Action item:
Where the word "Figure" occurs in a line of the listing below, copy that line.

Supplied material:
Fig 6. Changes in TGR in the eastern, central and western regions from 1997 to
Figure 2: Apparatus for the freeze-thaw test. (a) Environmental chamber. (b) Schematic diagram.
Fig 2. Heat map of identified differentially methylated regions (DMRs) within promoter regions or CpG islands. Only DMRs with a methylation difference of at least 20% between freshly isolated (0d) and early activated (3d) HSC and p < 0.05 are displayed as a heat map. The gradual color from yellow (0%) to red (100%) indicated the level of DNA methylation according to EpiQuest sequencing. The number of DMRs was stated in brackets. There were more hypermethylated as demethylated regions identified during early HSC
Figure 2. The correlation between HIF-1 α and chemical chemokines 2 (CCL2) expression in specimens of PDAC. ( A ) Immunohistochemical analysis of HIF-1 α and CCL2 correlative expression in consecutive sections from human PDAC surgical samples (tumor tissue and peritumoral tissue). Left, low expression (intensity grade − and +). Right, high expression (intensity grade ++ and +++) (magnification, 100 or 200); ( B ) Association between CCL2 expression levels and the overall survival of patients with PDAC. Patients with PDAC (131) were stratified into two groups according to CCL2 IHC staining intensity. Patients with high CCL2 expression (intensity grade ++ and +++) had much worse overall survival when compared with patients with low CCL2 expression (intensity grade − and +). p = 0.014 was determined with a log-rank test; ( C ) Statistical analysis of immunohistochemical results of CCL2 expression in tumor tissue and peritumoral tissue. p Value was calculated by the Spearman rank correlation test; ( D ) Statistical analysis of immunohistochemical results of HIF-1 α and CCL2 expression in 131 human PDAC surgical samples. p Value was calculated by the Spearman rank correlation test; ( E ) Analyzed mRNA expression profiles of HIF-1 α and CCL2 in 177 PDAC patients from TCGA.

Solution to the exercise:
Figure 2: Apparatus for the freeze-thaw test. (a) Environmental chamber. (b) Schematic diagram.
Figure 2. The correlation between HIF-1 α and chemical chemokines 2 (CCL2) expression in specimens of PDAC. ( A ) Immunohistochemical analysis of HIF-1 α and CCL2 correlative expression in consecutive sections from human PDAC surgical samples (tumor tissue and peritumoral tissue). Left, low expression (intensity grade − and +). Right, high expression (intensity grade ++ and +++) (magnification, 100 or 200); ( B ) Association between CCL2 expression levels and the overall survival of patients with PDAC. Patients with PDAC (131) were stratified into two groups according to CCL2 IHC staining intensity. Patients with high CCL2 expression (intensity grade ++ and +++) had much worse overall survival when compared with patients with low CCL2 expression (intensity grade − and +). p = 0.014 was determined with a log-rank test; ( C ) Statistical analysis of immunohistochemical results of CCL2 expression in tumor tissue and peritumoral tissue. p Value was calculated by the Spearman rank correlation test; ( D ) Statistical analysis of immunohistochemical results of HIF-1 α and CCL2 expression in 131 human PDAC surgical samples. p Value was calculated by the Spearman rank correlation test; ( E ) Analyzed mRNA expression profiles of HIF-1 α and CCL2 in 177 PDAC patients from TCGA.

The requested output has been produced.